Het gemiddelde inkomen uit bedrijf per onbetaalde aje van snijbloemenbedrijven stijgt ten opzichte van 2020 met € 140.000 naar € 312.000. De huidige marktomstandigheden zijn gunstig voor in Nederland geteelde bloemen. Door hoge vrachtkosten en beperkte vrachtcapaciteit werd import bemoeilijkt. Tegelijkertijd bleek de vraag sterker te stijgen dan het aanbod. Er waren dit jaar geen tijdelijke aanvoerrestricties van de bloemenveiling ingesteld, waar vooral snijbloementelers in 2020 hinder van ondervonden. De toename in de opbrengsten was voor het gemiddelde bedrijf ruimschoots voldoende om de gestegen kosten te compenseren.

Het gemiddelde inkomen bij pot- en perkplantenbedrijven stijgt met circa € 70.000 tot € 242.000 per onbetaalde aje door hogere opbrengsten ondanks sterk gestegen kosten. De vraag naar potplanten is sinds de coronacrisis gegroeid. Sinds de coronacrisis werken mensen veel thuis. Een gezonde leefomgeving wordt belangrijk geacht en groene en bloeiende planten horen daarbij. Door de grote vraag naar planten zowel binnen- als buitenshuis stegen de prijzen met 10% vergeleken met 2020 en was de hoeveelheid verkochte producten groter.
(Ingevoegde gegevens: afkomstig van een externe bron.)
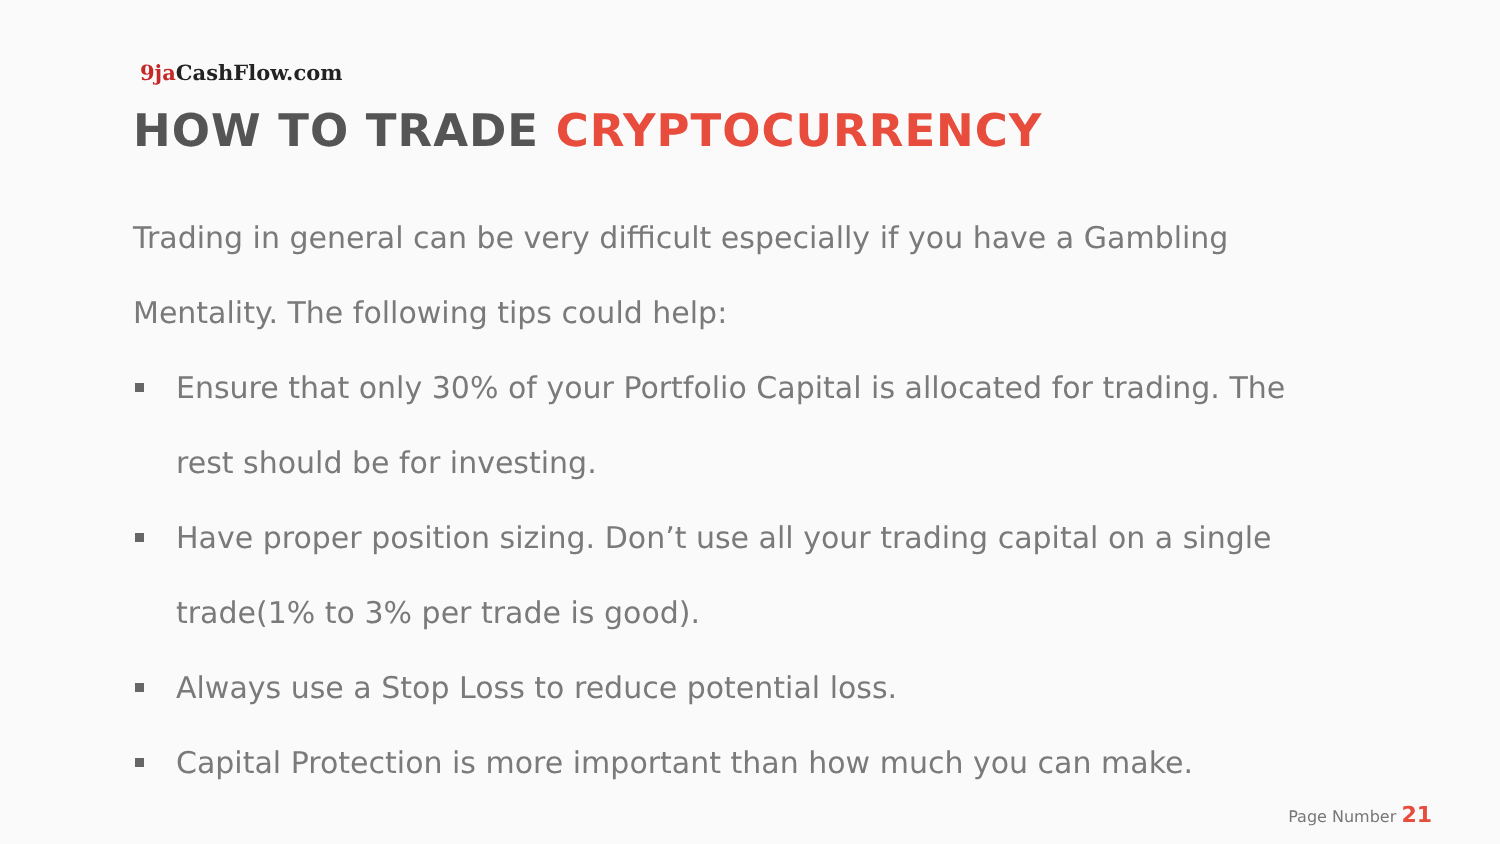9ja CashFlow.com
HOW TO TRADE CRYPTOCURRENCY
Trading in general can be very difficult especially if you have a Gambling Mentality. The following tips could help:
Ensure that only 30% of your Portfolio Capital is allocated for trading. The rest should be for investing.
Have proper position sizing. Don’t use all your trading capital on a single trade(1% to 3% per trade is good).
Always use a Stop Loss to reduce potential loss.
Capital Protection is more important than how much you can make.
Page Number 21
Het gemiddelde inkomen uit bedrijf per onbetaalde aje van glasgroentebedrijven wordt in 2021 geraamd op ongeveer € 315.000, nagenoeg gelijk aan dat van vorig jaar. De hoogte van het inkomen is sterk afhankelijk van het type product, de afzetmarkt waar het bedrijf zich op richt en de energiepositie van het bedrijf. De tomatenteelt (belangrijkste gewas) heeft een redelijk tot goed jaar achter de rug. De gemiddelde prijzen (+25%) lieten herstel zien ten opzichte van 2020 en waren zelfs hoger dan in 2019. Na het coronajaar 2020 met sluitingen van de out-of-homekanalen en horeca waren de gevolgen voor deze afzetkanalen dit jaar milder, met een toenemende vraag tot gevolg. Het areaal tomaten nam in 2021 zowel in Nederland als ook bij de grote concurrent Spanje af. Ook stond de kilogramproductie dit jaar onder druk door verschuivingen in het assortiment tomaten, minder zonlicht en een virus dat tomaten aantast en daarmee ook de productie. Paprika- en komkommertelers kennen een minder goed jaar door gemiddeld lagere prijzen voor hun producten en gestegen kosten.